Released in 1958, this model reduced the shutter angle to 165° and added some improvements to the viewfinder.

====Arriflex 35 IIC====
The Arriflex 35 IIC was introduced in 1963, and had a larger ground glass and a movable viewfinder. It also allowed shooting anamorphic and seeing a desqueezed frame. It became a film production standard. It originally came with 3 Standard Mounts, while later models (after 1965) had the option of Bayonet mounts. After 1980 many were converted to hard front with a single PL mount.

Stanley Kubrick used the Arriflex 35 IIC on A Clockwork Orange. The Pan Arri 35 IIC had one Panavision compatible lens mount and was used for Star Wars: A New Hope.

Some Arriflex 35 IIC were used until the 2010s, for example in Savages in 2012.

=== Arriflex 35 III ===
Arri introduced the Arriflex III, in 1979, as a successor to the Arriflex 35 IIC. The camera used a single registration pin, and had a shutter capable of being adjusted from 15 to 135 degrees (in 15 degree increments). By using a special key, one could also change the shutter opening to 180, 172.8, and 144 degrees.

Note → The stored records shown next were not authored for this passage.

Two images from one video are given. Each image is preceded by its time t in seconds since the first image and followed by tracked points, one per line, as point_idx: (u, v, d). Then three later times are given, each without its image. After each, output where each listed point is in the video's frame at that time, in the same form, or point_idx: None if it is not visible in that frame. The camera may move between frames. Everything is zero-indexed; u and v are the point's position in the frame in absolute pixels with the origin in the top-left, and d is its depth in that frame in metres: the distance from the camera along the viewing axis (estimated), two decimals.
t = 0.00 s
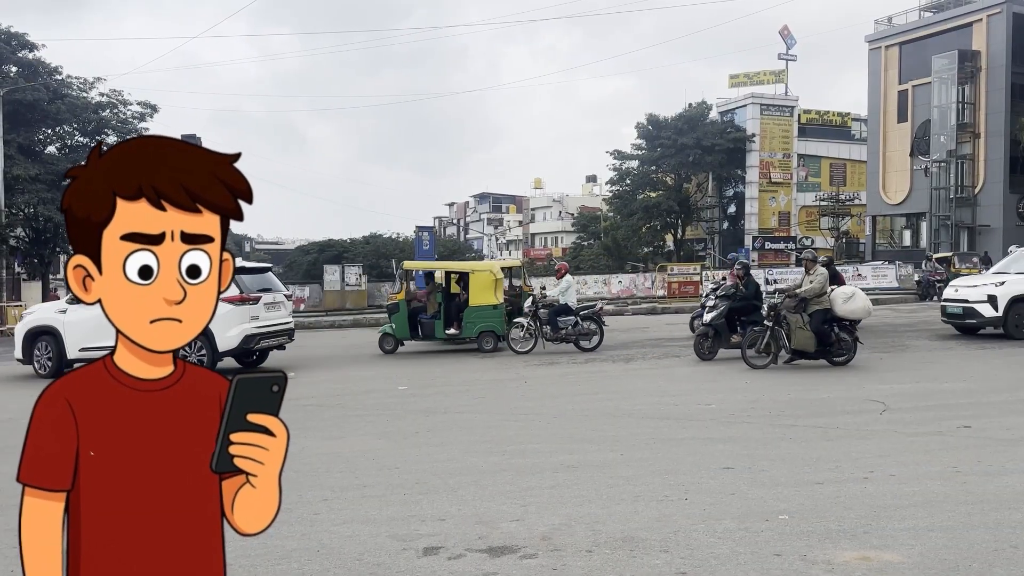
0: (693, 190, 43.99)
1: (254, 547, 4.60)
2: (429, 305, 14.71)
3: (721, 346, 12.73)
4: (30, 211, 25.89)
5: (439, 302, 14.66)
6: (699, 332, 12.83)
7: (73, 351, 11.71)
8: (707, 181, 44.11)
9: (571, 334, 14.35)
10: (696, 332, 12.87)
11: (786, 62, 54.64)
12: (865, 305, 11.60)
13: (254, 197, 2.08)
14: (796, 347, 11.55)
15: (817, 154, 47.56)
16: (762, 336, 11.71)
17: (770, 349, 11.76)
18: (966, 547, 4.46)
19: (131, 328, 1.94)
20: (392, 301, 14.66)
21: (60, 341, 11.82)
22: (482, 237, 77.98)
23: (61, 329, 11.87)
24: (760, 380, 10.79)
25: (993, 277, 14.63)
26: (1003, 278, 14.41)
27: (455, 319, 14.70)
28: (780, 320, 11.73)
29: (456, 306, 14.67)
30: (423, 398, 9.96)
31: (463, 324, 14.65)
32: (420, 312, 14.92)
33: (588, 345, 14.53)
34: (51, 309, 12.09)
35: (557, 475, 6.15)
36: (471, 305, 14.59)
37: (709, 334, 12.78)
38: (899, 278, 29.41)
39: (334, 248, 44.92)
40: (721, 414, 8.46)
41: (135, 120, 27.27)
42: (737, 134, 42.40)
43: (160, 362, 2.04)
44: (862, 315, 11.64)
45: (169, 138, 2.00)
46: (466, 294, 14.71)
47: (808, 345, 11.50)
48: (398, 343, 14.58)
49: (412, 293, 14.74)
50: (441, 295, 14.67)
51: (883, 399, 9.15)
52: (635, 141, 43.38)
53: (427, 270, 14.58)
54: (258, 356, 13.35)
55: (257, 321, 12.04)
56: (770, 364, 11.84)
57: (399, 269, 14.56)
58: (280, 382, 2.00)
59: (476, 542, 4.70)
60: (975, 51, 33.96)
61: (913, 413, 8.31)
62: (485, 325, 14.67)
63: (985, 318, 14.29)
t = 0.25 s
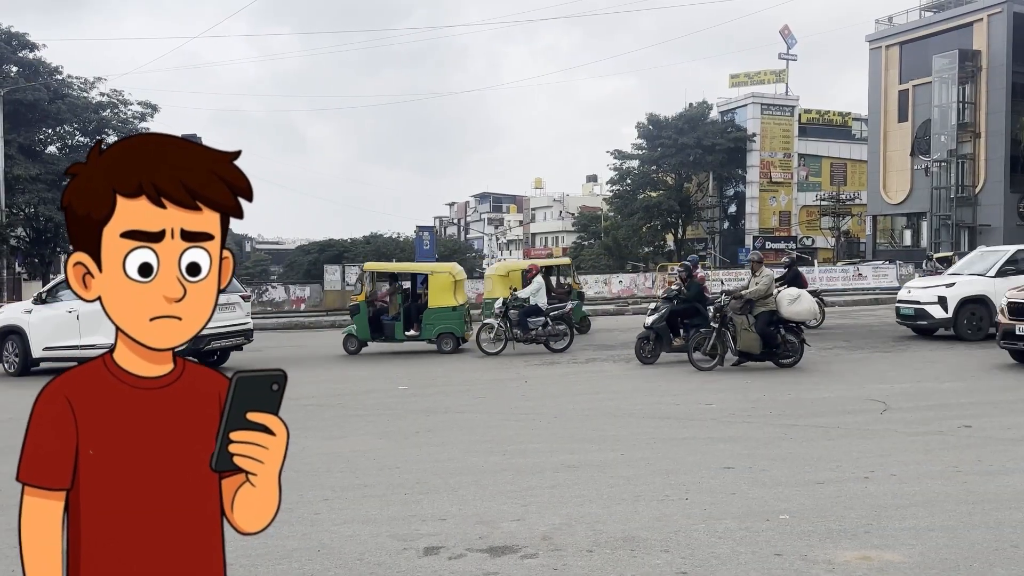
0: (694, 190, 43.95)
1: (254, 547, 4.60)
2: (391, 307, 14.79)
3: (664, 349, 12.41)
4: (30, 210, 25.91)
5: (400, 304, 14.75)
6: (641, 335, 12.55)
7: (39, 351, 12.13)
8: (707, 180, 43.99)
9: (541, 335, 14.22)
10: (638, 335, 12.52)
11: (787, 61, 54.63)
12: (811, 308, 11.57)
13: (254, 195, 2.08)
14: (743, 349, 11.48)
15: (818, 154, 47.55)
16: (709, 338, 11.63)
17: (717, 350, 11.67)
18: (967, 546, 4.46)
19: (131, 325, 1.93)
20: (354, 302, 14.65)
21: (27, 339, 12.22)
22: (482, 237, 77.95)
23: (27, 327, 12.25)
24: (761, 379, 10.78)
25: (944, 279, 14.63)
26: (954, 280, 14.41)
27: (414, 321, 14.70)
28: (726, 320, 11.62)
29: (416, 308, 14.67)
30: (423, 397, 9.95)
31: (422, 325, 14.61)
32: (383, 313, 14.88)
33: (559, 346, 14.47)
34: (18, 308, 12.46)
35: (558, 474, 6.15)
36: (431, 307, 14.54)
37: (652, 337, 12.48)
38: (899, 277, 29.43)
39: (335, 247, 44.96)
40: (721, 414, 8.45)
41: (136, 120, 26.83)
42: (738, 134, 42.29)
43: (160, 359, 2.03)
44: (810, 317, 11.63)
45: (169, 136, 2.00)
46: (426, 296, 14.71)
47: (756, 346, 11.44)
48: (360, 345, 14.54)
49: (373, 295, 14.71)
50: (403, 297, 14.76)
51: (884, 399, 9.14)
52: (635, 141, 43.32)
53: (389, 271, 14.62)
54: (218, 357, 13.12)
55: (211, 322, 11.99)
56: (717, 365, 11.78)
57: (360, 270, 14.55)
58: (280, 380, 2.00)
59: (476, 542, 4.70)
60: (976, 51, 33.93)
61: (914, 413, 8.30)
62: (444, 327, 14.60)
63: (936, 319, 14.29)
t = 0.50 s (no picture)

The camera's use of a crystal controlled motor lead to more stable frame rates compared to the Arriflex 35 IIC, and the camera also featured a brighter orientable viewfinder. The Arriflex 35 IIIC's 60m and 150m magazines (both designed for forward and reverse running) were identical to those used by the Arriflex 35 IIC, however there were also 300m magazines and 150m shoulder magazines, made for the IIIC using synthetic material in order to reduce weight.

The Arriflex 35 III was used by James Cameron in films such as The Terminator and True Lies, as well as by Steven Spielberg in Jaws.

==== Arriflex 35 IIIC ====
The Arriflex 35 IIIC was released in 1982. It removed the turret and only featured a single PL mount, had a crystal sync handgrip motor with 12V and 5-50 fps, forward and reverse. This camera was not as successful as the Arriflex 35 IIC, and only a few models are still available.

The camera was used to film parts of GoldenEye and The Fifth Element in the late 90s, and was later used in 2005 in Jarhead.